▸ **QUOTED PASSAGE**:

.....

The Vatican

Pope urges Angolan leaders to prioritize the common good

According to the latest Vatican statistics, 58 % of the population identifies itself as Catholic, with 1,511 priests serving more than 20 million faithful.

OSV / Omnes-April 19, 2026-Reading time: 4 minutes
Papa Angola

CNS photo/Lola Gomez

Courtney Mares, OSV News

Pope Leo XIV landed in Luanda, the capital of Angola, on Saturday, April 18, kicking off a three-day visit to this southern African country, home to 20 million Catholics.

The Pope's visit comes at a time when Angola continues to face profound social challenges. Despite robust economic growth driven by oil and diamond revenues, the country is among those with the lowest life expectancy and among those with the highest infant mortality in the world. Inequality and corruption remain persistent concerns in a country still recovering from a decades-long civil war.

A call against extractive logic and for the common good

«Dear brothers, I mentioned to you the material riches that overbearing interests hoard, even here in your country. How much suffering, how many deaths, how many social and environmental catastrophes this extractive logic brings with it!» the Pope said in his first address to Angolan government authorities.

Pope Leo XIV urged Angola's wealthy political leaders to «put the common good before private interests, never confusing your part with the whole. History will prove you right, even if some are hostile to you in the immediate future.».

«The Catholic Church, whose service to the country you appreciate, wishes to be the leaven in the dough and encourage the growth of a just model of coexistence, free from the slavery imposed by elites with inordinate wealth and false joys,» he said.

National reconciliation and the roots of the Angolan faith

The scars of Angola's brutal civil war, which claimed between 500,000 and 800,000 lives between 1975 and 2002, have yet to fully heal. Landmines still dot the countryside, and Bishop Vicente Sanombo of the Diocese of Kuito-Bié said he hopes the papal visit will serve as a catalyst for continued national healing, an aspiration expressed in the papal visit's motto: «Pope Leo XIV, pilgrim of hope, reconciliation and peace, blesses Angola.».

«Your people have suffered every time this harmony has been broken by the arrogance of a few. They bear the scars both of material exploitation and of the attempt to impose one idea on the ideas of others,» said Pope Leo XIV. «Africa urgently needs to overcome the situations and phenomena of conflict and enmity that tear apart the social and political fabric of many countries, feeding poverty and exclusion.».

Angola's Catholic roots run deep. Catholicism arrived with Portuguese missionaries in 1491, and the country remained under Portuguese colonial rule until 1975. According to the latest Vatican statistics, 58% of the population identifies as Catholic, with 1,511 priests ministering to more than 20 million faithful, a ratio of more than 13,000 Catholics per priest.

Diplomatic meeting and Pope Leo XIV's role as pastor

«True joy, which faith recognizes as a gift of the Holy Spirit, frees us from this alienation,» the Pope affirmed. «Let us therefore examine our hearts, dear brothers and sisters, because without joy there is no renewal; without interiority there is no liberation; without encounter there is no politics; without the other there is no justice.».

The papal plane, a chartered ITA Airways jet, landed shortly before 4 p.m. Saturday after a two-hour flight from Yaoundé, Cameroon. At the airport, the Pope was greeted by the president of Angola, João Manuel Gonçalves Lourenço.

.....

▸ **EXTRACTED ENTRIES**:
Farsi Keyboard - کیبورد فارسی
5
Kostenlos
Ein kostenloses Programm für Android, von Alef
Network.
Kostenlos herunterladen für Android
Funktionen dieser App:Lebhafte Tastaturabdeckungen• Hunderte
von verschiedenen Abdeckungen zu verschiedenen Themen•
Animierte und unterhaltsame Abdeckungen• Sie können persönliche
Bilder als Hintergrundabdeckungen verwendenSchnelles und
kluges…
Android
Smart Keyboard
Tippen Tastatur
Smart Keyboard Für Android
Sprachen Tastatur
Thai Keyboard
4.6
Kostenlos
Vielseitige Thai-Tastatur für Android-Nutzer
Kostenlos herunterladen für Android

.....

▸ **ACTIVITY 1**:
Answer these from the article on the Pope's visit to Angola:
(a) From which city did the papal plane fly to Luanda?
(b) In what year did Catholicism arrive in Angola with Portuguese missionaries?
(c) Which bishop hopes the papal visit will spur continued national healing?
▸ **ACTIVITY 2**:
Extend the article on the Pope's visit to Angola, picking up after its final sentence.
The entries have no connection to the article on the Pope's visit to Angola.

▸ **EXERCISE OUTPUT 1**:
(a) Yaoundé, Cameroon.
(b) 1491.
(c) Bishop Vicente Sanombo of the Diocese of Kuito-Bié.

▸ **EXERCISE OUTPUT 2**:
Aboard the papal plane, Pope Leo XIV spoke to reporters, rejecting the media «narrative» that has pitted him against President Donald Trump since the start of his 11-day apostolic trip to Africa.

«I come to Africa primarily as a pastor, as a leader of the Catholic Church, to be with all African Catholics, to celebrate with them, to encourage them and accompany them,» he told reporters.

Pope Leo XIV rode from the airport to the presidential palace in an open-top popemobile, greeting crowds in the streets of Luanda. He then met privately with President Lourenço, who is currently serving his second term as president since 2017.

Spiritual itinerary: Muxima, Saurimo and closeness to the people

The papal visit to Angola, scheduled to last until April 21, will take Pope Leo XIV beyond the capital. He plans to travel to the pilgrimage site of the Shrine of Our Lady of Muxima, one of the country's most revered Catholic sites, where he will lead a public rosary with pilgrims.

He will also visit the northeastern city of Saurimo to celebrate an open-air Mass and visit a home for the elderly, where many refugees from neighboring Democratic Republic of Congo are expected to attend, before meeting with members of the local Catholic community at Our Lady of Fatima Parish in Luanda.

Cornelio Bento, an Angolan Catholic radio journalist traveling with the Vatican press corps for the trip with Pope Leo XIV, told OSV News that Muxima is a place where many people go on pilgrimage every day, bringing their concerns and their hopes to the heart of Our Lady. He added that it is a special place of pilgrimage for women who wish to have a child.

«If you go to the Muxima Shrine, you will hear many stories of miracles,» Bento said.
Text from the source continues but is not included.